Ken Griffey Sr., Ken Griffey Jr. and Craig Griffey walk in the Kingdome outfield shortly after Craig was signed as a minor-leaguer by the Mariners in 1991. Seattle Times staff photo.
I’ve always had kind of a strange fascination with mismatched baseball brothers, perhaps dating back to my youth, when I first found out about Tommie Aaron. It seemed a cruel twist of fate for Hank’s younger brother to have gotten such the short end of the genetic stick (at least when it came to hitting a baseball; by all accounts, Tommie had a keen baseball mind and was headed to a productive career as a manager until being struck by leukemia). Tommy — who tragically died young in 1984 at age 45 — played parts of seven lackluster seasons in the majors, compiling a .229 batting average and socking 13 homers — a mere 742 fewer than Hammerin’ Hank.

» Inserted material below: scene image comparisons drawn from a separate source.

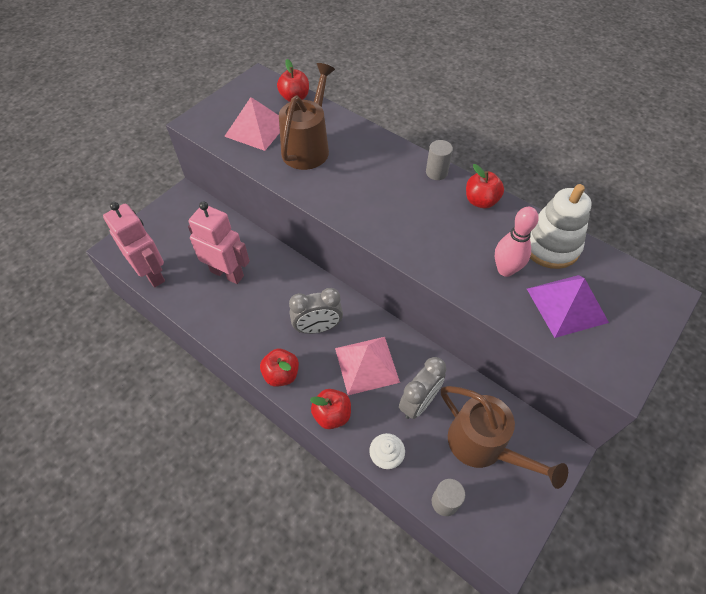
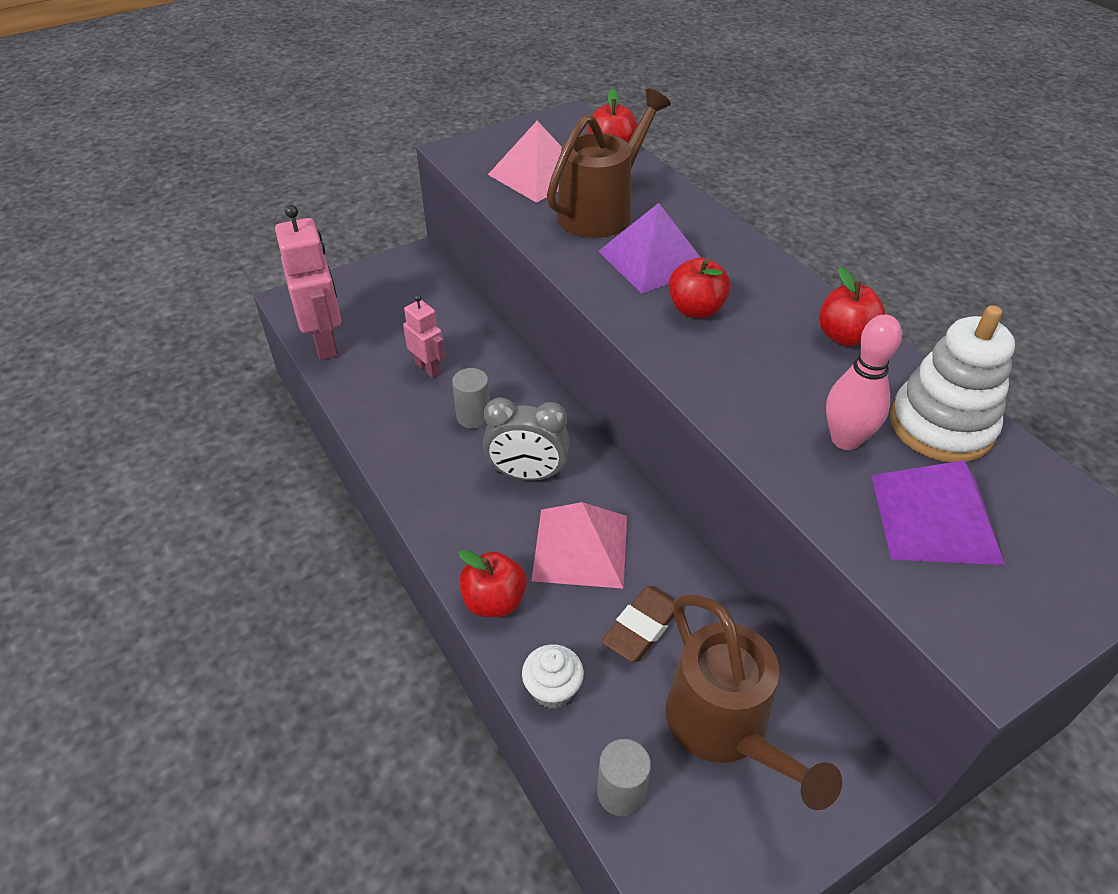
camera: 20 degrees right, 10 degrees down
(227, 273) = (428, 368): pink robot -> pink robot, size x0.57
(281, 374) = (443, 522): red apple -> red apple (696, 309)
(353, 176) = (653, 259): none -> purple pyramid
(419, 402) = (642, 627): grey clock -> brown eraser
(436, 172) = (787, 283): grey cylinder -> grey cylinder (473, 416)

I bring this up because of the news Wednesday that the Mariners had signed pitcher Moises Hernandez, older sibling of Felix, to a minor-league contract (with no invitation to major-league camp). It’s pretty clear by now that Moises, 26, does not possess the transcendent skills of his regal brother. Moises barely touched Triple-A (one game) in six seasons in the Baltimore and Atlanta organizations, and he didn’t play at all last year after the Braves let him go.
Now, maybe being in the same organization as Felix will reawaken the King that lurks within Moises. But so far he’s headed down the same road as former Mariner farmhands Craig Griffey and Shawn Buhner, who never could make it out of the minor leagues.
Here are some other second-fiddle baseball siblings over the years (click on the names to see their career ledger):
Yes, it’s an accomplishment to even get to the major leagues — or the minor leagues, for that matter. The point is not to demean these lower-achieving brothers, but rather to commiserate with them. It can’t be easy to watch your bro soak up the accolades while you struggle to survive in the game — though I can attest to the grace with which the likes of Mike Maddux, Chris Gwynn and Billy Ripken did just that. They carved out decent careers — just not Hall of Fame careers.
Last year, I happened to be flying to San Diego for a Mariners’ interleague series with the Padres when I noticed Felix Hernandez across the terminal at Sea-Tac, waiting for the same flight in my gate. Which was really weird, because the Mariners were playing a series in Texas. But as he and his traveling companions came closer, I realized it wasn’t Felix at all, but Moises, who bears an uncanny resemblance to his brother. It’s going to be fun watching him pitch this spring in Peoria — even if it’s on the minor-league diamonds.